On Tue, 2 Nov 2004 09:54:44 +0200
Michael Vittrup Larsen <michael.vittrup.larsen@xxxxxxxxxxxx> wrote:
> On Monday 01 November 2004 18:20, Stephen Hemminger wrote:
> > > * It is probably a good strategy to set 'tcp_rover_next' such that
> > > the next search is resumed from the previous port found to be free.
> > > (similar to the old algorithm). I don't see this in your patch,
> > > but of course I could have missed it.
> >
> > It was intentional since it would require holding a lock around the search.

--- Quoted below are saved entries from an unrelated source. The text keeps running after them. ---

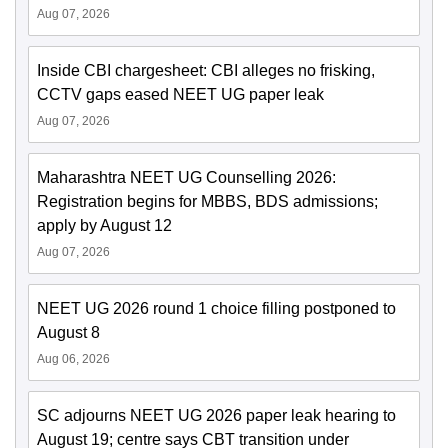
Aug 07, 2026
Inside CBI chargesheet: CBI alleges no frisking,
CCTV gaps eased NEET UG paper leak
Aug 07, 2026
Maharashtra NEET UG Counselling 2026:
Registration begins for MBBS, BDS admissions;
apply by August 12
Aug 07, 2026
NEET UG 2026 round 1 choice filling postponed to
August 8
Aug 06, 2026
SC adjourns NEET UG 2026 paper leak hearing to
August 19; centre says CBT transition under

> > The tradeoff is better SMP performance in the sparsely filled port space
> > (more typical) vs. better UP performance in the case of a mostly full port
> > space.
>
> I think a typical scenario is many short-lived (e.g. minutes) TCP
> connections,
> few long-lived (e.g. hours) connections and an ephemeral port wrap-around
> probably also in hours - at least a long time compared to the life-time of
> the short-lived connections.
But because of the hashing most ports will be scattered all over the port space,
because they come from different hosts.
> This would result in a closely spaced 'group' of ports being occupied
> somewhere in the ephemeral port range, and 'tcp_rover_next' would point at
> the uppermost extreme of this group and thus always guarantee a free port on
> first try (collisions will only happen with long-lived connections). If you
> don't update 'tcp_rover_next', and this somehow gets to lag behind this
> 'group' of ports (say point at the lower extreme) you will need to search
> through this group first before you enter the unoccupied port space.
Also, Linux TCP will reuse ports if (saddr, daddr, sport) are different.

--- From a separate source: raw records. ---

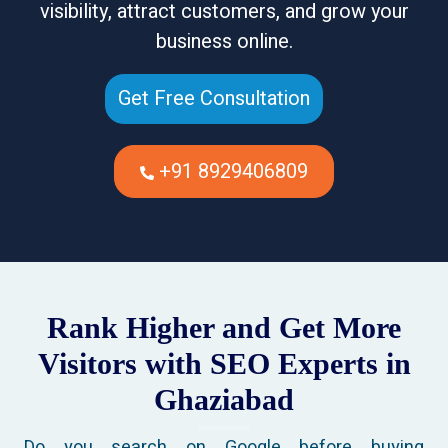
visibility, attract customers, and grow your
business online.
Get Free Consultation
+91 8929406809
Rank Higher and Get More
Visitors with SEO Experts in
Ghaziabad
Do you search on Google before buying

Look at __tcp_v4_check_established. This means that the ports actually have
to be in use with real connections to the same host.

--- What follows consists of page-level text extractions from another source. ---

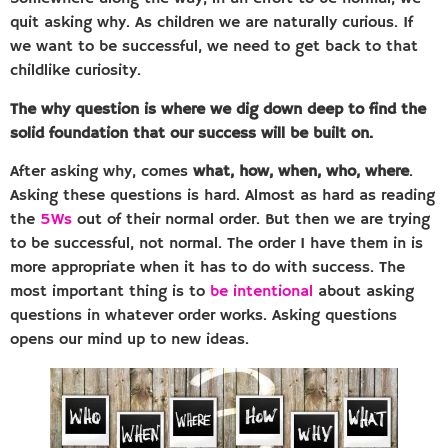
quit asking why. As children we are naturally curious. If
we want to be successful, we need to get back to that
childlike curiosity.
The why question is where we dig down deep to find the
solid foundation that our success will be built on.
After asking why, comes
what, how, when, who, where
.
Asking these questions is hard. Almost as hard as reading
the
5Ws
out of their normal order. But then we are trying
to be successful, not normal. The order I have them in is
more appropriate when it has to do with success. The
most important thing is to
be intentional
about asking
questions in whatever order works. Asking questions
opens our mind up to new ideas.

> Your scheme works initially because you do not lag behind the free port
> space,
> but eventually you will, and I think this will result in less optimal
> performance compared to the old behaviour.
Free port space should be evenly distributed because of the hash function.
> Since updating the 'tcp_rover_next' practically always result in a free port
> on first try, I think SMP performance will not suffer even though the lock
> was held all through the port search (except when the port space is very
> crowded).
But by not having a global lock on port allocation, different cpu's can be
searching different hash trees. This would matter under Dos attack with
multiple interfaces.
> And yes, I do use Linux exclusively, so I do care :-))
>
> >From a statistically point of view, if the connection life-times are
> >uniformly
> distributed from zero to infinite (theoretical scenario), it does not matter
> what starting point you use. However, soon as life-times are not uniformly
> distributed, this kind of search algorithm will benefit from good starting
> point defining where the probability of used vs. unused port drop from high
> to low.
>
> The BSD solution with a pure random rover suffers similarly, especially when
> the port space becomes crowded.
>
>
> > > * connect_port_offset() does not (at least from an algorithm point
> > > of view) need to return an u32, an u16 is sufficient.
> >
> > If it is truncated to u16, then compiler has to take extra effort to
> > truncate is unnecessary given later modulo operation.
>
> I agree (in fact thats what I argued in the draft) - it probably depends on
> your platform - you are assuming a 32-bit platform I guess.